In our team, we frequently execute batch jobs that demand specialized hardware, particularly model training tasks that typically require multiple GPUs for timely completion. To facilitate these jobs, we employ the Google Kubernetes Engine (GKE), a managed service on the Google Cloud Platform (GCP). Our workflow involves submitting a job to Kubernetes, which then allocates necessary resources, executes the job, and subsequently deallocates these resources to minimize costs. Typically, Kubernetes procures additional resources by provisioning new compute nodes and integrating them into the cluster.

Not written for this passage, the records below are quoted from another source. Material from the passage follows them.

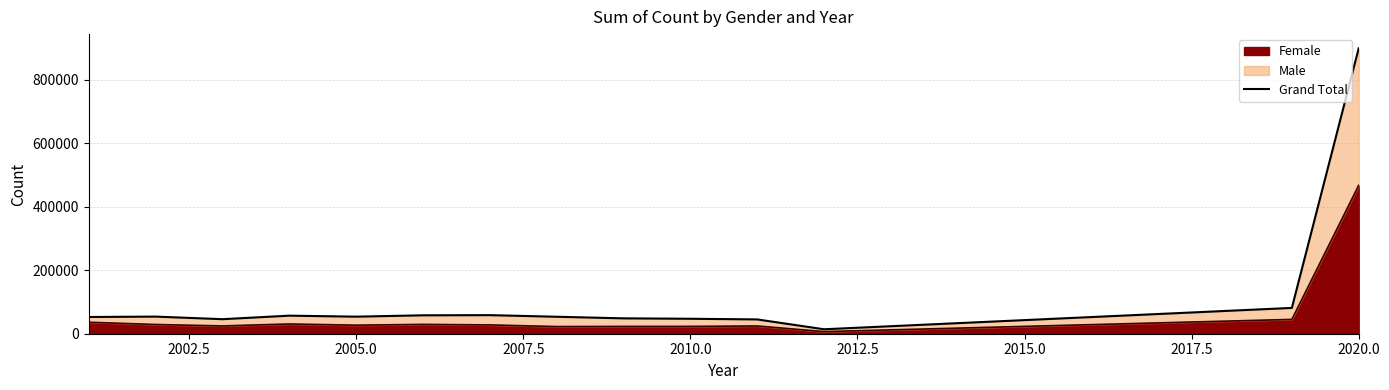

How many interior local valleys (lower than both neighbors) does the data have?

3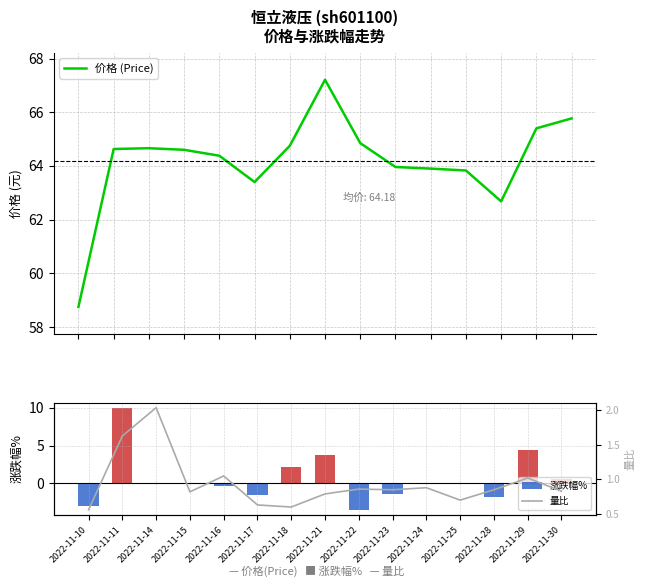

At how many categories does at least one series exceed 33?

15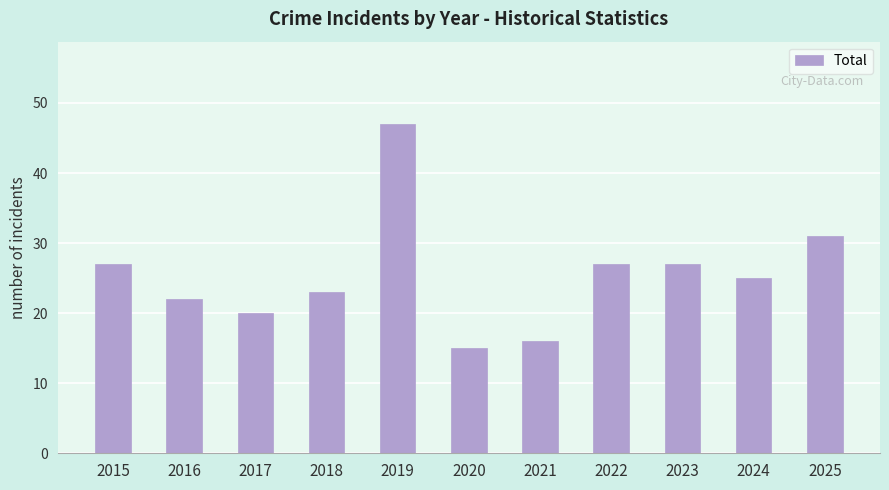

Is it true that the value at 2019 is 47?

True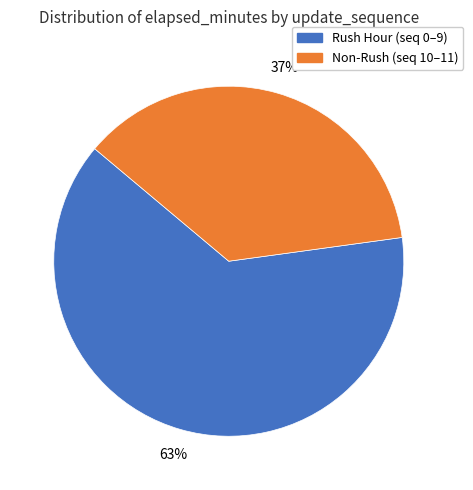

To the nearest percent, what is the average slice percentage?

50%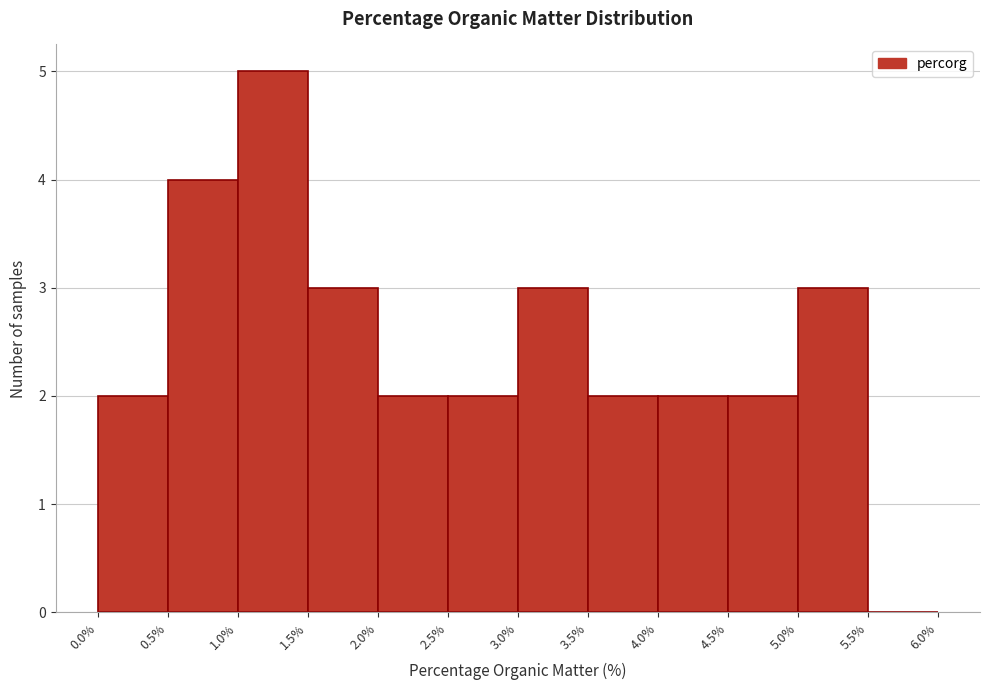

Reading left to right, list every bar in this chart as the range it spans on the x-axis followed by its height. The values are not printed on the chart, so give them approximately, as read against the axis.

0.0% to 0.5%: 2
0.5% to 1.0%: 4
1.0% to 1.5%: 5
1.5% to 2.0%: 3
2.0% to 2.5%: 2
2.5% to 3.0%: 2
3.0% to 3.5%: 3
3.5% to 4.0%: 2
4.0% to 4.5%: 2
4.5% to 5.0%: 2
5.0% to 5.5%: 3
5.5% to 6.0%: 0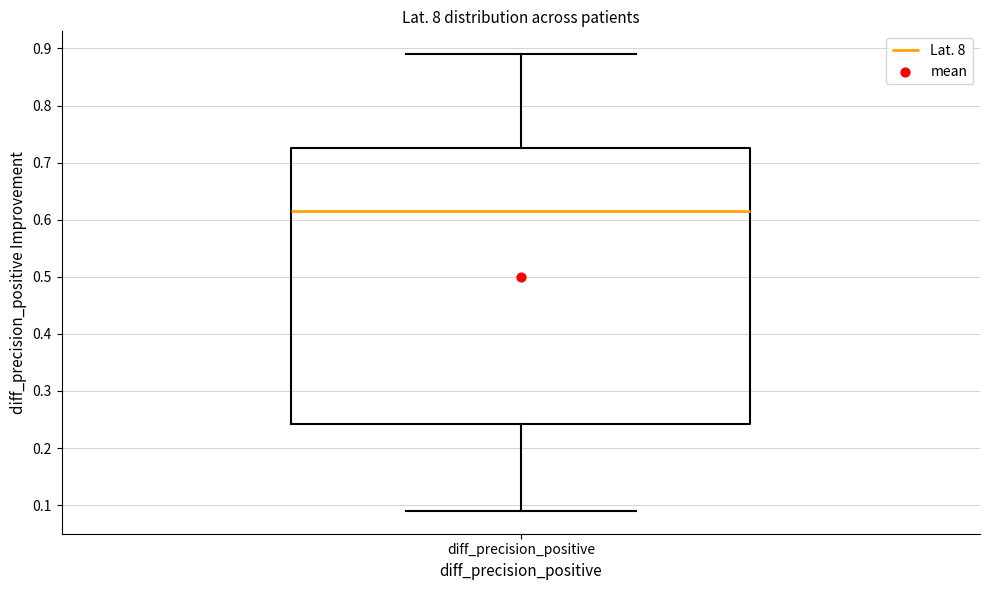

Where is the lower edge of the box for diff_precision_positive on the y-axis? The values are not printed on the chart, so give them approximately, as read against the axis.

0.24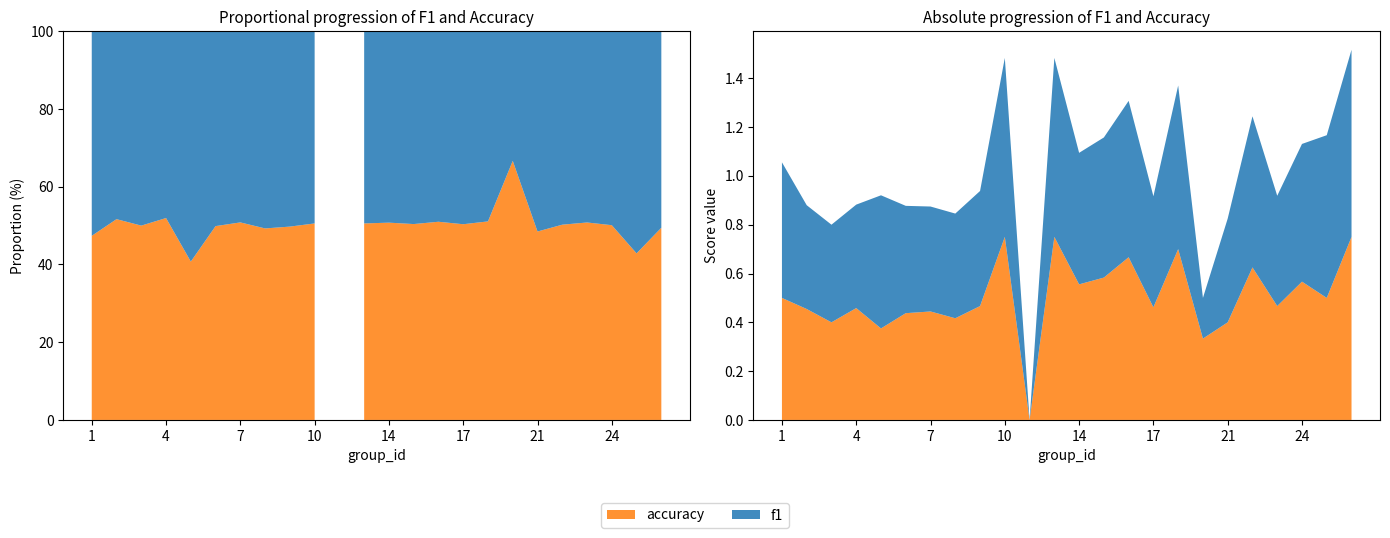

Reading left to right, what are all the values shown in this chart?

f1: 1=0.6	2=0.4	3=0.4	4=0.4	5=0.5	6=0.4	7=0.4	8=0.4	9=0.5	10=0.7	12=0.0	13=0.7	14=0.5	15=0.6	16=0.6	17=0.5	18=0.7	19=0.2	21=0.4	22=0.6	23=0.5	24=0.6	25=0.7	26=0.8
accuracy: 1=0.5	2=0.5	3=0.4	4=0.5	5=0.4	6=0.4	7=0.4	8=0.4	9=0.5	10=0.8	12=0.0	13=0.8	14=0.6	15=0.6	16=0.7	17=0.5	18=0.7	19=0.3	21=0.4	22=0.6	23=0.5	24=0.6	25=0.5	26=0.8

GKE streamlines this process, though the intricacies can sometimes be challenging. Previously, we encountered issues where Kubernetes would not remove seemingly idle nodes from the cluster, leading to increased and regular cloud expenses. To understand why our nodes were not being released, let’s examine a typical GKE configuration using Terraform:

provider "google-beta" {
  project = "myproject"
  region  = "europe-west1"
}

resource "google_container_cluster" "primary" {
  name               = "my-cluster"
  initial_node_count = 2
  subnetwork         = "default-europe-west1"

  addons_config {
    kubernetes_dashboard {
      disabled = true
    }
  }

  node_config {
    machine_type = "n1-standard-1"
    oauth_scopes = ["https://www.googleapis.com/auth/cloud-platform"]
    disk_size_gb = 20
  }
}

resource "google_container_node_pool" "model-training-np" {
  provider           = "google-beta"
  name               = "training-np"
  cluster            = "my-cluster"
  initial_node_count = 0

  autoscaling {
    min_node_count = 0
    max_node_count = 3
  }

  node_config {
    machine_type = "n1-standard-32"
    oauth_scopes = ["https://www.googleapis.com/auth/cloud-platform"]
    disk_size_gb = 100

    guest_accelerator {
      type  = "nvidia-tesla-k80"
      count = 4
    }
  }
}

This configuration establishes a GKE cluster with a default node pool comprising two compute nodes, each equipped with one vCPU and approximately 4GB of RAM, sufficient for running GKE system services. Additionally, it includes a separate node pool for model training with an initial count of zero. These on-demand nodes are each outfitted with 32 vCPUs, 120GB of RAM, and 4 GPUs. Autoscaling is configured to allow a maximum of three nodes, enabling Kubernetes to provision up to three nodes as needed for job execution. To deploy this configuration in your GCP project, follow these steps:

gcloud auth application-default login # authenticate yourself to GCP
terraform plan # check what Terraform is going to do
terraform apply # apply the changes

The next snippet demonstrates a typical job configuration, utilizing a node selector to designate the training node pool for the job:

apiVersion: batch/v1
kind: Job
metadata:
  name: "build-model"
spec:
  template:
    spec:
      containers:
      - name: "build-model"
        image: "python:3.7.3-alpine3.9"
        command: ["echo", "train my model"]
        resources:
          requests:
            cpu: 24
      restartPolicy: Never
      nodeSelector:
        cloud.google.com/gke-nodepool: "training-np"
  backoffLimit: 0

After deploying this job to our new GKE cluster, Kubernetes recognizes the need to create a new node in the training node pool due to the initial zero node count. It then runs the job on this new node. Ideally, after job completion, Kubernetes should reduce the node count back to zero. In GKE, this process generally takes 20 to 30 minutes. However, sometimes nodes remain in the pool because Kubernetes reallocates system services to our training nodes. To prevent this, we must incorporate a taint into our node pool configuration:

...
  node_config {
    ...
    taint {
      key    = "special"
      value  = "strong-cpu"
      effect = "NO_SCHEDULE"
    }
  }
...

A taint ensures that Kubernetes assigns workloads only to nodes that tolerate that specific taint. Consequently, we also add a corresponding toleration to our job configuration:

...
      tolerations:
      - key: "special"
        operator: "Equal"
        value: "strong-cpu"
        effect: "NoSchedule"
...

Implementing these changes guarantees reliable autoscaling and satisfies our management by ensuring we only pay for resources we actively use.